=== Textabschnitt ===

Die nötigen Tests für den LBR Med hat mitsamt der Dokumentation das unabhängige Prüf- und Zertifizierungsinstitut des VDE Verband der Elektrotechnik Elektronik Informationstechnik
durchgeführt. Am Ende stand ein sogenanntes CB-Testzertifikat, das mit jedem LBR Med ausgeliefert wird.

 

Spezialisten-Team für die Medizinrobotik

„Wir sind nicht nur der einzige Robotik-Hersteller, der mit dem LBR Med die für die Medizinproduktehersteller erforderlichen Standards erfüllt, sondern auch der einzige mit einem eigenen Spezialisten-Team für die Medizinrobotik“, sagt Axel Weber nicht ohne Stolz. In dem Bereich sind weltweit etwa 40 Mitarbeiter beschäftigt. Vom Hauptsitz in Augsburg werden die Entwicklung sowie Service und After Sales gesteuert. „Weltweit haben unsere Kunden etwa 1.800 Robotersysteme in ihren Lösungen eingebaut. Das macht uns zu einem der wichtigsten Akteure im Markt der Medizinrobotik“, so der Vice President Medical Robotics.

KUKA stellt dabei die Roboter her, die Medizinproduktehersteller dann in ihre Lösungen implementieren. Wie verläuft eine solche Zusammenarbeit? „Haben sich die beiden Unternehmen gefunden, starten wir mit gemeinsamen Workshops aus Entwicklung und Produktmanagement, um uns über die Anforderungen und Möglichkeiten auszutauschen und den passenden Roboter zu finden“, sagt Axel Weber. Ist das geschehen, kann der Kunde diesen evaluieren und einen Prototyp seiner medizinischen Applikation aufbauen. KUKA begleitet den Prozess mit Trainings zur Programmierung des Roboters und einem Support-Team. Hinzu kommen wiederum gemeinsame Workshops, die den Kunden bei der Entwicklung seines Produkts unterstützen. Dazu gehören auch mögliche Anpassungen des Roboters an die spezifischen Bedürfnisse der Kundenapplikation.

 

Spannende Zukunft

Axel Weber prophezeit den kollaborierenden und sensitiven Robotern in der Medizin eine rosige Zukunft. „Sie werden künftig in immer mehr Bereichen eingesetzt werden. Unverändert wichtig bleiben chirurgische und therapeutische Anwendungsfälle. Hier wird es aber zunehmend auf kleine, kompakte, präzise und sensitive Roboter ankommen – dafür ist der feinfühlige Roboter LBR Med natürlich prädestiniert.“ Großes Potenzial kann aufgrund der demografischen Entwicklung auch in den Bereichen Rehabilitation und Elderly Care entstehen. „Denkbar wären Systeme, die gerade älteren Menschen das Leben erleichtern, etwa mobile Systeme und Roboterarme, die etwas heben beziehungsweise tragen. Oder aber Systeme zum Transport oder Umbetten von Patienten.“

Als wichtige Entwicklung sieht Axel Weber auch die künstliche Intelligenz, mit der die Patientenversorgung künftig besser geplant werden könnte. Auswirkungen sieht er auch für die Robotik. „Ist diese Technologie ausgereift, werden Robotersysteme noch leistungsfähiger werden. Wir nehmen diese Entwicklung bereits in Gesprächen mit unseren Kunden wahr. Allerdings ist das so neu nicht. Erste Ansätze gab es bereits vor 20 Jahren. Damals war die Zeit allerdings noch nicht reif dafür. Das ist heute anders, da die Technologie auf dem Weg ist, diese Möglichkeiten auch umsetzen zu können“, ist Axel Weber überzeugt.

=== Entnommenes Material ===

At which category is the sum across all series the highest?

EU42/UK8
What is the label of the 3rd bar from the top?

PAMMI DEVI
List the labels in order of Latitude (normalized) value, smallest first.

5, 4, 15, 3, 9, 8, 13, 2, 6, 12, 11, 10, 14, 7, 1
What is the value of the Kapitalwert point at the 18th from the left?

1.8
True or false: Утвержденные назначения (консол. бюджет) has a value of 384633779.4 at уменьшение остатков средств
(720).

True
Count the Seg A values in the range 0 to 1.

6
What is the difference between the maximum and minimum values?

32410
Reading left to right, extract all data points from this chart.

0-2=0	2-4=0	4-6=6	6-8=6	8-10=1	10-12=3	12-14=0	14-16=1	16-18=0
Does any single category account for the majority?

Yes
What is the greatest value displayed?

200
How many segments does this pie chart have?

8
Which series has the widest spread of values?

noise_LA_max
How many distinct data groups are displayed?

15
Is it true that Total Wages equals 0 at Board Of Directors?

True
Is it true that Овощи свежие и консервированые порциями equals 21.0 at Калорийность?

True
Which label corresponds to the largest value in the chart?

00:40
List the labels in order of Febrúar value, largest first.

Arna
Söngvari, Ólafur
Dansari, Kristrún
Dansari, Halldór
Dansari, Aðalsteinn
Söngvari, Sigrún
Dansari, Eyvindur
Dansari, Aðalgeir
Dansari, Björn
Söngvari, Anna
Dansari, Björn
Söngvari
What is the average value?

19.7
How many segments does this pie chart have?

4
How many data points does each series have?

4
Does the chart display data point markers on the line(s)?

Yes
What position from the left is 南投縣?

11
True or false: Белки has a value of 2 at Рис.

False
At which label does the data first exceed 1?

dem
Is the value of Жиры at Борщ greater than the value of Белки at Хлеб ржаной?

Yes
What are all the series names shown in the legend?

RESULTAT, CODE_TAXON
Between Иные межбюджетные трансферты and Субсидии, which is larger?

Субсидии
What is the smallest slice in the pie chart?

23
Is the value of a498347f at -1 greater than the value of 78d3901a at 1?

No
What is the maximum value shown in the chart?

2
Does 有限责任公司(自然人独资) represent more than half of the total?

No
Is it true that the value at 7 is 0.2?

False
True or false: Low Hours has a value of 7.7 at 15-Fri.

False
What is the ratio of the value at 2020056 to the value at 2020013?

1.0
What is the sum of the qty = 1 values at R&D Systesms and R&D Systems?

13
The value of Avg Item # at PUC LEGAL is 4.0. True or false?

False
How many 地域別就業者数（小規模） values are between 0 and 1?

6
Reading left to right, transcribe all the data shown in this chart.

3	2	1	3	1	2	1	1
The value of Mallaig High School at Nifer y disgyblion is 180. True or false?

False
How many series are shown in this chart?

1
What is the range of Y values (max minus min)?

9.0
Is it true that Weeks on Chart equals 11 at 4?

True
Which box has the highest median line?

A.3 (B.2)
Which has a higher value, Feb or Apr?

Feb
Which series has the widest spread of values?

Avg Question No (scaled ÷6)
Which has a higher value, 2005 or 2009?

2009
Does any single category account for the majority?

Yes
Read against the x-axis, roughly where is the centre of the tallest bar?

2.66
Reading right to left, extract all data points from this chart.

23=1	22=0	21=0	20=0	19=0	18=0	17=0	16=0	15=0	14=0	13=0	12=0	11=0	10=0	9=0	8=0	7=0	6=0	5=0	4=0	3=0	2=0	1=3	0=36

===

Beantworte anhand des Textabschnitts oben über die Medizinrobotik diese Fragen:
1. Wer hat die nötigen Tests für den LBR Med durchgeführt?
2. Wie viele Mitarbeiter sind weltweit im Bereich Medizinrobotik beschäftigt?
3. In welchen beiden Bereichen kann aufgrund der demografischen Entwicklung großes Potenzial entstehen?

**Antwort**
1. Das unabhängige Prüf- und Zertifizierungsinstitut des VDE Verband der Elektrotechnik Elektronik Informationstechnik.
2. Etwa 40 Mitarbeiter.
3. Rehabilitation und Elderly Care.